4. Zu häufiges oder langes Öffnen

Jedes Mal, wenn die Tür geöffnet wird, findet ein Luftaustausch statt. Die warme Zimmerluft enthält viel mehr Feuchtigkeit als die kalte Luft im Inneren.

  • Lösung: Tür nur so kurz wie möglich öffnen und darauf achten, dass sie immer fest einrastet.

5. Zu niedrige Temperatureinstellung

Je größer der Temperaturunterschied zwischen dem Innenraum und der Umgebung ist, desto mehr Kondensat bildet sich. Wenn der Kühlschrank auf eine extrem niedrige Temperatur eingestellt ist (z. B. 5°C bei einer Raumtemperatur von 25°C), muss das Aggregat sehr viel arbeiten, was die Rückwand extrem vereisen oder nass werden lässt.

  • Lösung: Temperatur prüfen. Weißwein lagert idealerweise bei 10–12°C, Rotwein bei 14–18°C.

6. Hohe Luftfeuchtigkeit im Aufstellungsraum

Steht der Weinkühlschrank in einer feuchten Umgebung (z. B. Waschküche oder schlecht belüfteter Keller), gelangt bei jedem Öffnen sehr viel Feuchtigkeit hinein. Auch eine sehr hohe Umgebungstemperatur (über 25-30°C) zwingt das Gerät zu Dauerbetrieb, was die Kondensation verstärkt.

7. Problem mit der Belüftung (bei Einbaugeräten)

Wenn die Abwärme des Kühlschranks nicht richtig abziehen kann (z. B. weil die Lüftungsgitter verbaut sind), überhitzt das System. Der Kompressor läuft dauerhaft, die Rückwand wird eiskalt, und es bildet sich übermäßig viel Kondenswasser oder sogar Eis.

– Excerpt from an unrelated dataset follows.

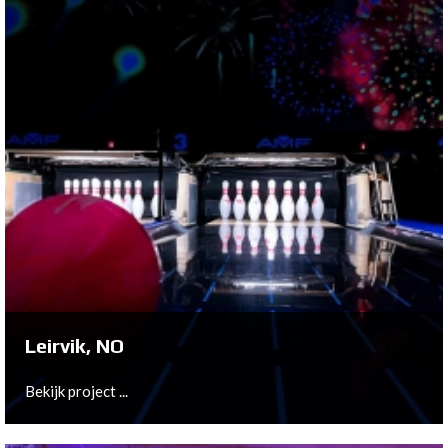
Carre d'As Seraing, BE
Bekijk project ...
Leirvik, NO
Bekijk project ...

Wann ist es ein technischer Defekt?

Falls die oben genannten Punkte nicht zutreffen, könnte ein Defekt vorliegen:

  • Thermostat-Defekt: Das Gerät kühlt ununterbrochen, wodurch die Rückwand vereist und beim Abtauen massiv Wasser abgibt.
  • Kältemittelverlust: Wenn das Gerät kaum noch kühlt, aber der Kompressor ständig läuft, bildet sich oft nur an einer kleinen Stelle an der Rückwand dickes Eis, während der Rest feucht bleibt.

Tipp: Wischen Sie den Kühlschrank einmal komplett trocken und beobachten Sie, ob das Wasser nach dem Freistellen der Rückwand (Punkt 1) und Reinigen des Ablaufs (Punkt 2) immer noch in großen Mengen zurückkehrt.